Big Fat Fake Weddings: When the Party Matters More Than the Vows
- rudrajeetlaskar
- Oct 5
- 2 min read
The dhols play loud, guests arrive in glittering attire, selfies flood Instagram — but there’s one twist. There’s no real bride or groom. Welcome to India’s latest social experiment — the “fake wedding” or faux shaadi party, where the spectacle of marriage becomes an immersive celebration minus the actual marriage.
These ticketed events, popular in metros like Delhi and Bengaluru, have now started stirring curiosity across the North East — in Guwahati, Shillong, and even tier-2 cities like Tinsukia. The idea is simple: recreate the magic of a big fat Indian wedding — mehendi, sangeet, food stalls, even a symbolic varmala — purely for fun, community, and content.

The Allure: Vibe Over Vows
For many young professionals and students, fake weddings offer what real ones often can’t — freedom from family pressure, drama, and expense. Guests simply buy tickets, show up in ethnic wear, and enjoy the “shaadi vibe” with strangers and friends alike.
“People want the joy and glamour of a wedding, not the emotional baggage,” - an event curator from Guwahati who has been approached to create a “mock mehendi night.” She believes the North East’s strong music and fashion scene makes it ripe for such themed experiences.
On social media, #fakeshaadi content racks up millions of views. In Bengaluru and Mumbai, curated fake wedding parties have become a nightlife subculture.

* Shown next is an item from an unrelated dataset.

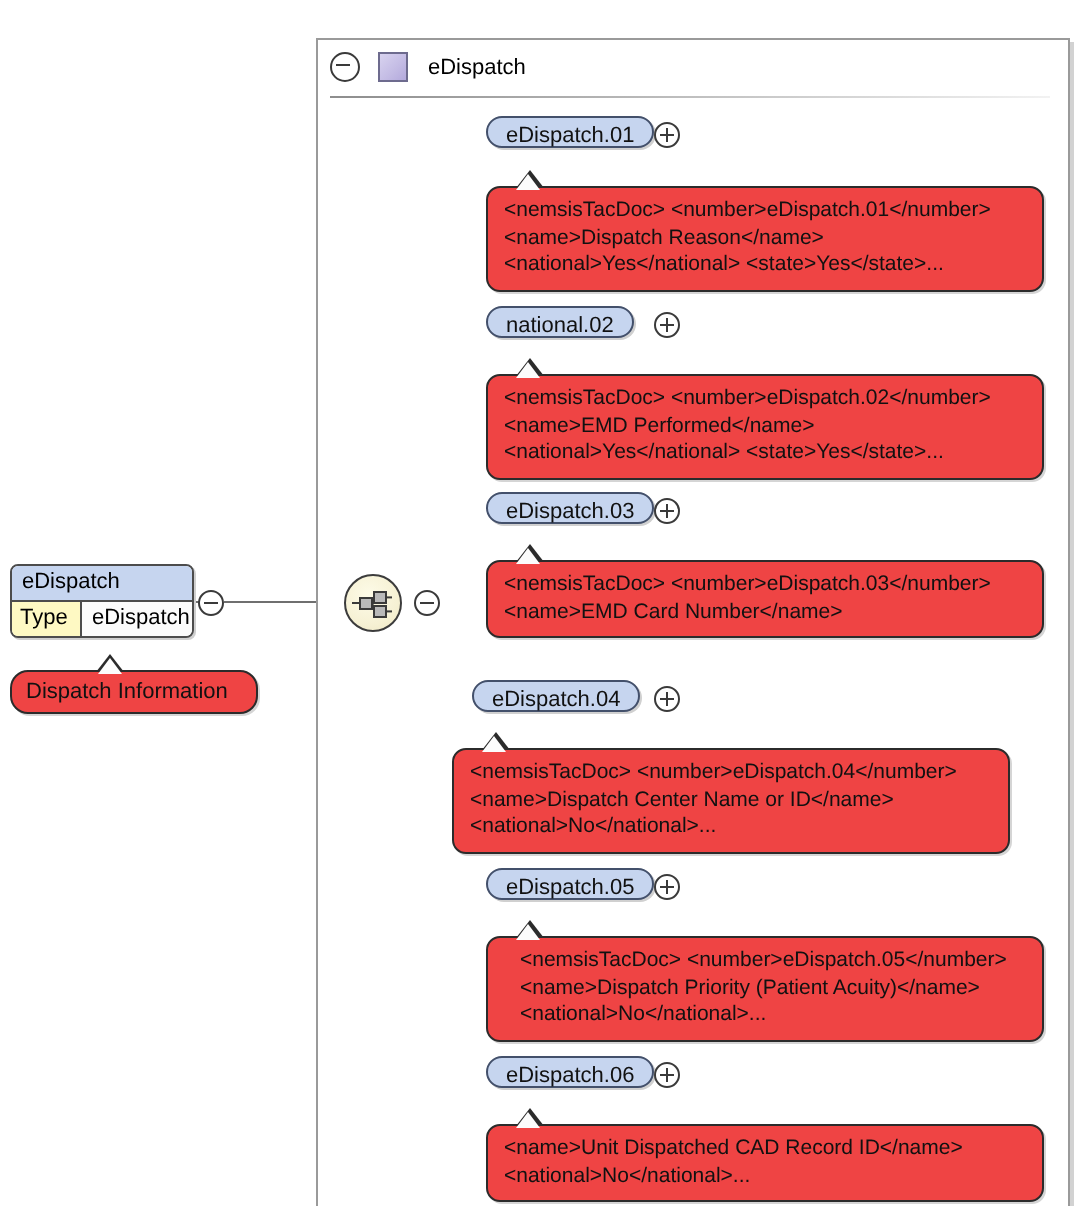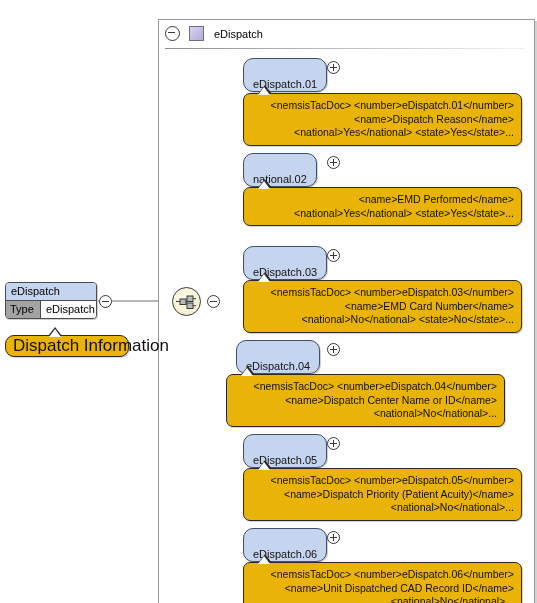"eDispatch.01" .pill { padding: 16px 9px -> 0 9px }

Influencers see them as the perfect backdrop for reels and aesthetic photo dumps.
The Trend Trickles East
In Guwahati, local event groups have begun exploring “wedding-themed parties” where guests arrive in ethnic outfits, enjoy Bollywood playlists, and pose with mock mandaps — an early cousin of the fake wedding format. Shillong’s café culture and growing nightlife are also fertile grounds for similar concepts that merge tradition with trend.
Meanwhile, conversations in Tinsukia, a tier-2 hub known for its vibrant tea community, show that smaller towns are not immune to the curiosity. While no large fake wedding event has officially taken place there yet, several local event managers say the idea has “potential” among young professionals looking for something unconventional.
Not Everyone’s Saying “I Do”
Critics, however, call the trend a cultural dilution. Religious leaders and traditionalists argue that turning sacred wedding rituals into party décor or entertainment disrespects their deeper significance. Some netizens fear it reflects a generation “obsessed with optics over emotion.”
There are also legal and ethical grey zones. A few prank-turned-real “wedding” incidents elsewhere in India show how blurry the line can get between performance and deception.
The Cultural Crossroads
Yet, for others, fake weddings are about reclaiming celebration — a form of creative rebellion. They symbolise community, music, and joy without obligation. As Shillong-based musician Enrico says, “Our generation doesn’t reject rituals — we remix them.”
Whether you view it as frivolous or freeing, the fake wedding trend speaks volumes about how young India — and now the North East — reimagines tradition in the content age.
Because sometimes, in the world of hashtags and happy beats, “shaadi ka vibe” is all the commitment one needs.